Since we bought our crestie Rez in October 2008 we've had two Exoterra Heat Glo 100w bulbs die on us, one after about two months and one today. The first time it went with a spectacular bang at 5am, taking the fuses in both the holder and the thermostat with it. Today it was making a strange noise this morning so we turned it off for an hour or so, and when I turned it back on the bulb was dead. I've checked both fuses and both are ok. :censor:
We're always careful not to spray near the bulb but it is on 24hours a day (very cold house).
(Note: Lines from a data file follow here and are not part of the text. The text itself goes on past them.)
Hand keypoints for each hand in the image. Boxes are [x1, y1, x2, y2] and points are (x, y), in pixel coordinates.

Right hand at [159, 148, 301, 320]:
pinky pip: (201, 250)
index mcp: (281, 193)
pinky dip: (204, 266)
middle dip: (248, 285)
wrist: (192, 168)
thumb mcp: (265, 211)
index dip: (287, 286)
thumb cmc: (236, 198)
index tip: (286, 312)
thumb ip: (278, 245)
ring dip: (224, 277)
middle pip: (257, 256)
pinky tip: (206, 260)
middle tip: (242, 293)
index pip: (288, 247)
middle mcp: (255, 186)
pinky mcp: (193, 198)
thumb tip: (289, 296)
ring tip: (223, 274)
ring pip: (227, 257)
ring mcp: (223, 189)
How long should they last? Is this normal? They are pretty expensive so I hope we're not going to be shelling out £10 every couple of months on bulbs while Rez is around!!! (Of course if need be we will but not without whinging!)

Thanks for any help.


----------



## johne.ev (Sep 14, 2008)

I'd take it back to where you purchased it from. Never used them tbh, but i would have thought they should last much longer than yours have.
Do they emit uv? If not i would use a normal spot bulb.


----------



## joffy (Feb 14, 2008)

I had 2 exo terra bulbs go in a few months. My 1st Zoo Med bulb is still going strong after several months.


----------



## Sarah1340 (Sep 14, 2008)

They don't emit U.V but they're to heat a crestie overnight so I didn't think a normal bulb would be right? 
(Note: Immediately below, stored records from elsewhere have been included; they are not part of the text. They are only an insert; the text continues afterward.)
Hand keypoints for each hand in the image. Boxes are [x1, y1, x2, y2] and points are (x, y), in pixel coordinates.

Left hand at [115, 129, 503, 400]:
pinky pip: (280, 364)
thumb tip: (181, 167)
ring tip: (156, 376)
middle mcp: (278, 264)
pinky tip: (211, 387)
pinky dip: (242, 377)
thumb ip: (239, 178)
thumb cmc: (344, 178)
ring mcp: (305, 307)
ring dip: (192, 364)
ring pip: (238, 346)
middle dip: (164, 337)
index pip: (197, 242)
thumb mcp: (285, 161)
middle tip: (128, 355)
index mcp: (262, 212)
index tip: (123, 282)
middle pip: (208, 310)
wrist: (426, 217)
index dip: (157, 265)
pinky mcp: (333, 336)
We took it back and were told that they should only last about three months anyway, so we're looking into getting ceramic bulbs instead, but it means changing the stat and the holder too so it's going to be fairly expensive.

Thanks for the advice


----------



## Spikebrit (Oct 23, 2006)

Sarah1340 said:


> They don't emit U.V but they're to heat a crestie overnight so I didn't think a normal bulb would be right?
> 
> We took it back and were told that they should only last about three months anyway, so we're looking into getting ceramic bulbs instead, but it means changing the stat and the holder too so it's going to be fairly expensive.
> 
> Thanks for the advice


The best solution go to sainsbury's and buy a back of bulbs. They are the same bulb and a hell of alot cheaper. I use sainsbury's basic 60w light bulbs as heat lamps in all of my vivs and they are a pound for 4.


----------



## joffy (Feb 14, 2008)

Sarah1340 said:


> They don't emit U.V but they're to heat a crestie overnight so I didn't think a normal bulb would be right?
> 
> We took it back and were told that they should only last about three months anyway, so we're looking into getting ceramic bulbs instead, but it means changing the stat and the holder too so it's going to be fairly expensive.
> 
> Thanks for the advice


Try the Zoo Med bulbs. They have proved to be far more reliable for me.


----------



## reptiles-ink (Nov 4, 2006)

Sarah1340 said:


> They don't emit U.V but they're to heat a crestie overnight so I didn't think a normal bulb would be right?
> 
> We took it back and were told that they should only last about three months anyway, so we're looking into getting ceramic bulbs instead, but it means changing the stat and the holder too so it's going to be fairly expensive.
> 
> Thanks for the advice


 what stat are you using?


----------



## STReptiles (Feb 6, 2009)

there suposed to last 6 months before needing a replacement


----------